Could a New Nintendo Console Be Destined for Emerging Markets?

Nintendo (NASDAQOTH: NTDOY  ) is preparing to launch brand new consoles for emerging markets later this year, according to a recent Bloomberg report. The announcement comes after the company posted a 10% decline in revenue and a net loss for fiscal 2013, along with a grim report that it only sold 310,000 Wii U consoles during the fourth quarter. By comparison, Sony (NYSE: SNE  ) has been selling an average of more than a million PS4s per month since its release last November.

Source: Nintendo

Nintendo President Satoru Iwata stated that the company will develop completely new consoles for emerging markets, rather than sell cheaper versions of existing devices such as the Wii U and 3DS. It's a surprising strategy that stubbornly defies market expectations. Many analysts had expected Nintendo to shift to mobile games, adopt DLC and microtransaction business models within games, grow through acquisitions of third-party publishers, or completely convert itself to a software-only company instead.

All of those strategies make more sense than Nintendo's plan to launch new consoles for emerging markets for one simple reason: Sony beat Nintendo to the punch years ago.
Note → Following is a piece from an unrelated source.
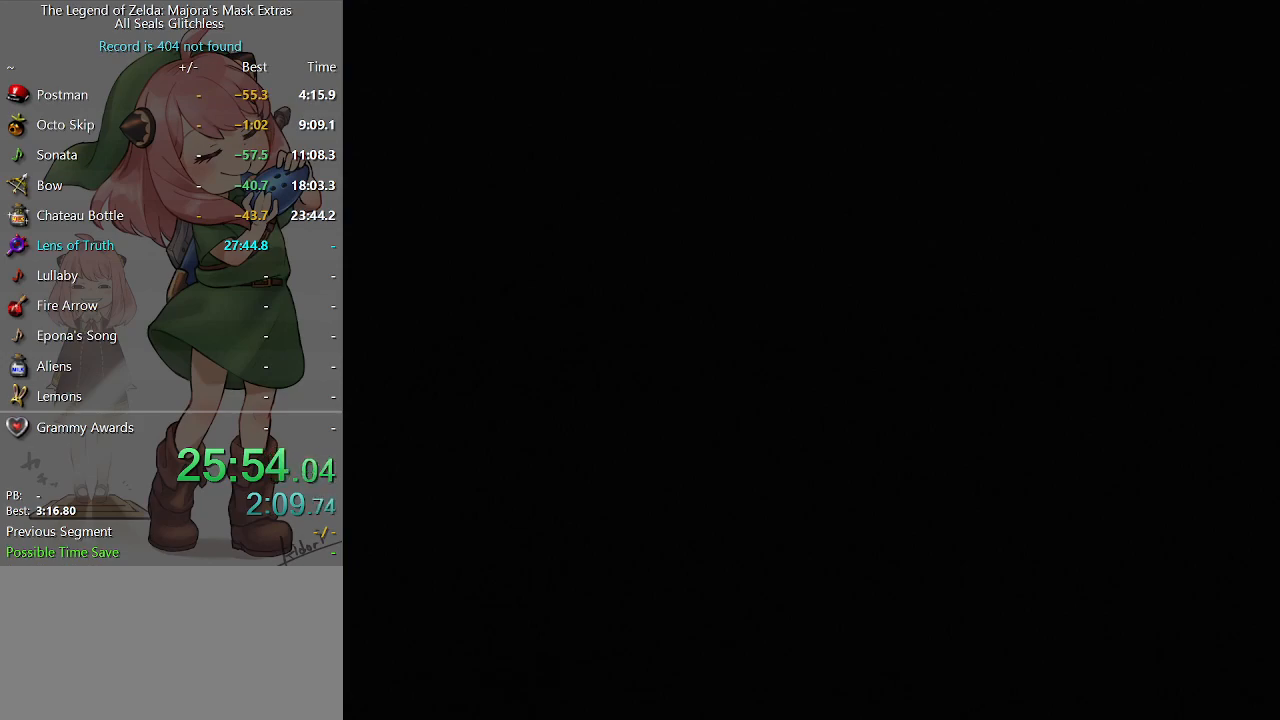
{"buttons": [], "left_stick": "up", "right_stick": "center", "events": []}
Sony is already choking Nintendo in emerging markets
Sony already has a time-tested tradition of releasing cheaper and "slimmer" versions of its home and handheld consoles several years after their initial releases:

Original version

Release date(s)

"Slim" version

Release date

PlayStation

1994

PSOne

2000

PlayStation 2

2000

PlayStation 2 Slim

2004

PlayStation Portable

2004-2011
(4 main revisions)

PSP Go

2009

PlayStation 3

2006

PlayStation 3 Slim

2009

Source: Wikipedia.

While Sony's "Slim" strategy is a simple way to temporarily boost console sales during the second half of their life cycles, it's also a proven way to tap into emerging markets with lower price tags.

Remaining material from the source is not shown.